● Work task
Which lines in the rows below contain the word "بررسی"? Gather every one of them.

─── Supplied entries

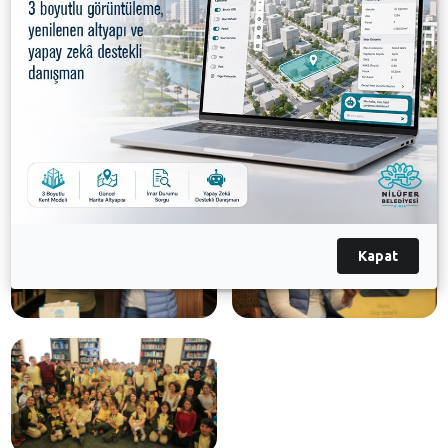
hikayelerini oluşturmalarını istedi. Etkinliğin sonunda
Nilüfer Belediyesi Kütüphane Müdürü Şafak Pala,
tiyatro sanatçısı Tilbe Saran’a Nilüfer Belediye
Başkanı Mustafa Bozbey adına teşekkür etti.
Galeri
Kapat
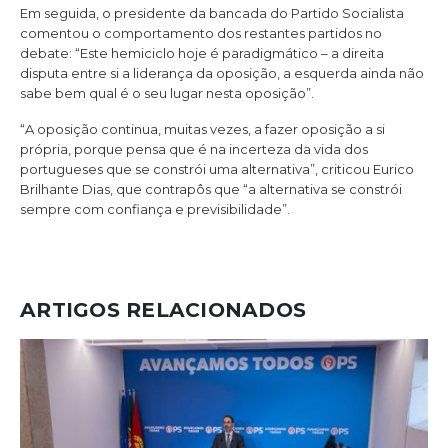
Em seguida, o presidente da bancada do Partido Socialista
comentou o comportamento dos restantes partidos no
debate: “Este hemiciclo hoje é paradigmático – a direita
disputa entre si a liderança da oposição, a esquerda ainda não
sabe bem qual é o seu lugar nesta oposição”.
“A oposição continua, muitas vezes, a fazer oposição a si
própria, porque pensa que é na incerteza da vida dos
portugueses que se constrói uma alternativa”, criticou Eurico
Brilhante Dias, que contrapôs que “a alternativa se constrói
sempre com confiança e previsibilidade”.
ARTIGOS RELACIONADOS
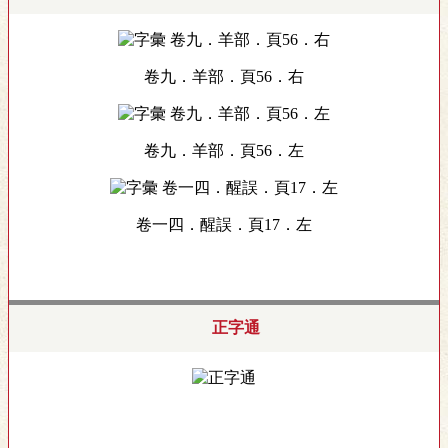
卷九．羊部．頁56．右
卷九．羊部．頁56．左
卷一四．醒誤．頁17．左
正字通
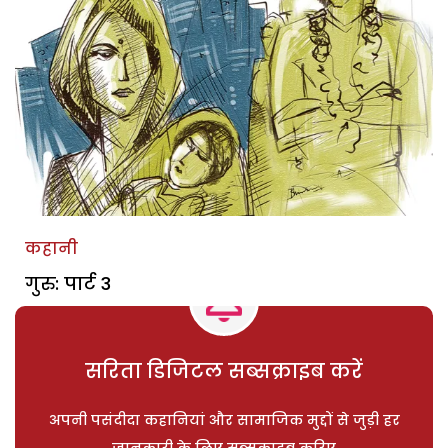
कहानी
गुरु: पार्ट 3
सरिता डिजिटल सब्सक्राइब करें
अपनी पसंदीदा कहानियां और सामाजिक मुद्दों से जुड़ी हर
जानकारी के लिए सब्सक्राइब करिए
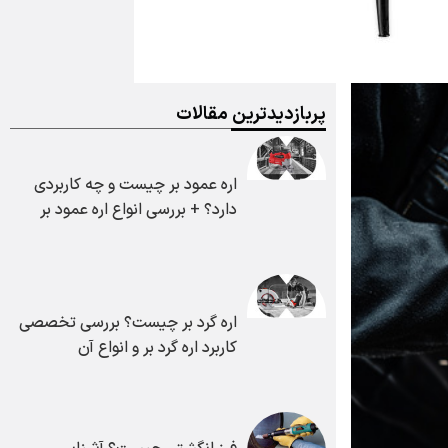
پربازدیدترین مقالات
اره عمود بر چیست و چه کاربردی
دارد؟ + بررسی انواع اره عمود بر
اره گرد بر چیست؟ بررسی تخصصی
کاربرد اره گرد بر و انواع آن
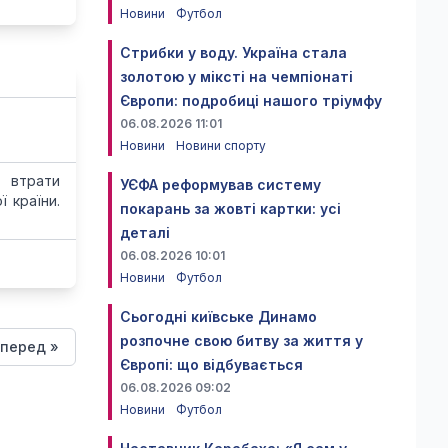
Новини
Футбол
Стрибки у воду. Україна стала
золотою у міксті на чемпіонаті
Європи: подробиці нашого тріумфу
06.08.2026 11:01
Новини
Новини спорту
 втрати
УЄФА реформував систему
 країни.
покарань за жовті картки: усі
деталі
06.08.2026 10:01
Новини
Футбол
Сьогодні київське Динамо
розпочне свою битву за життя у
перед »
Європі: що відбувається
06.08.2026 09:02
Новини
Футбол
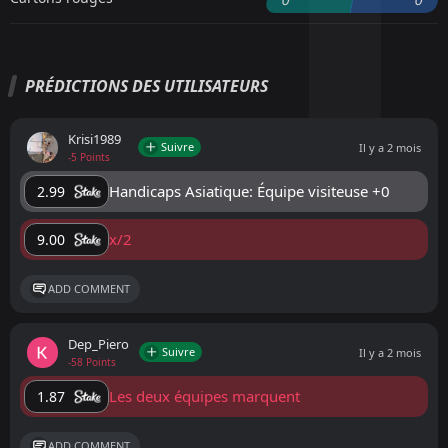
PRÉDICTIONS DES UTILISATEURS
Krisi1989
Suivre
Il y a 2 mois
-5 Points
Handicaps Asiatique: Équipe visiteuse +0
2.99
x/2
9.00
ADD COMMENT
Dep_Piero
Suivre
Il y a 2 mois
-58 Points
Les deux équipes marquent
1.87
ADD COMMENT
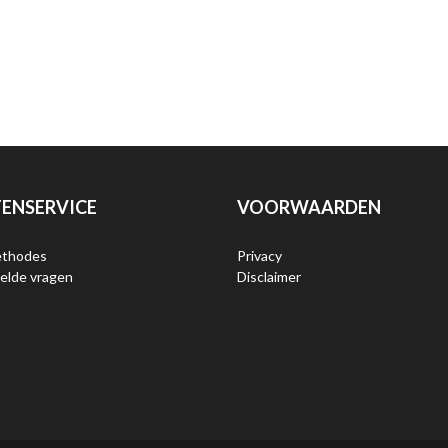
ENSERVICE
VOORWAARDEN
ethodes
Privacy
elde vragen
Disclaimer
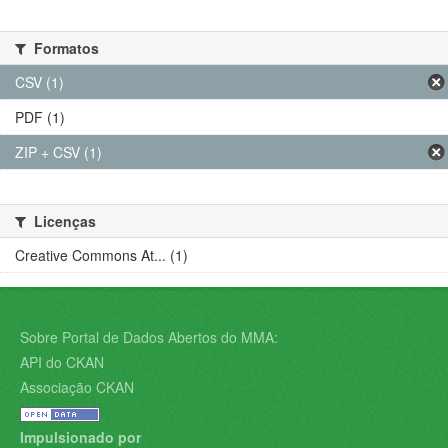
Formatos
CSV (1)
PDF (1)
ZIP + CSV (1)
Licenças
Creative Commons At... (1)
Sobre Portal de Dados Abertos do MMA:
API do CKAN
Associação CKAN
Impulsionado por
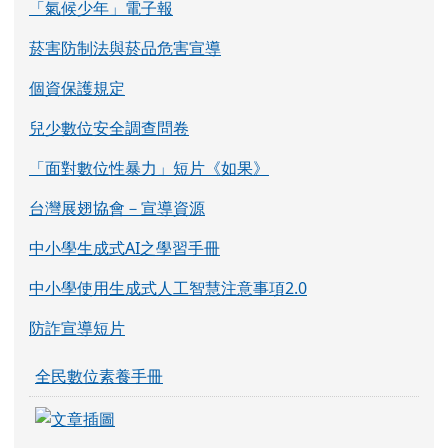
「氣候少年」電子報
菸害防制法與菸品危害宣導
個資保護規定
兒少數位安全調查問卷
「面對數位性暴力」短片《如果》
台灣展翅協會－宣導資源
中小學生成式AI之學習手冊
中小學使用生成式人工智慧注意事項2.0
防詐宣導短片
全民數位素養手冊
link to https://eliteracy.edu.tw/Shorts/xia
link to https://eliteracy.edu.tw/Shorts/xia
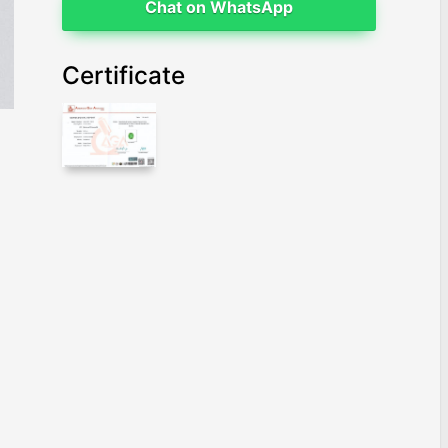
Chat on WhatsApp
Certificate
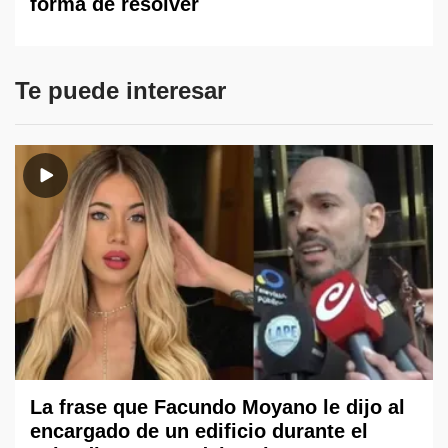
forma de resolver
Te puede interesar
La frase que Facundo Moyano le dijo al
encargado de un edificio durante el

──────

● Solution to this exercise
دارد؟ + بررسی انواع اره عمود بر
اره گرد بر چیست؟ بررسی تخصصی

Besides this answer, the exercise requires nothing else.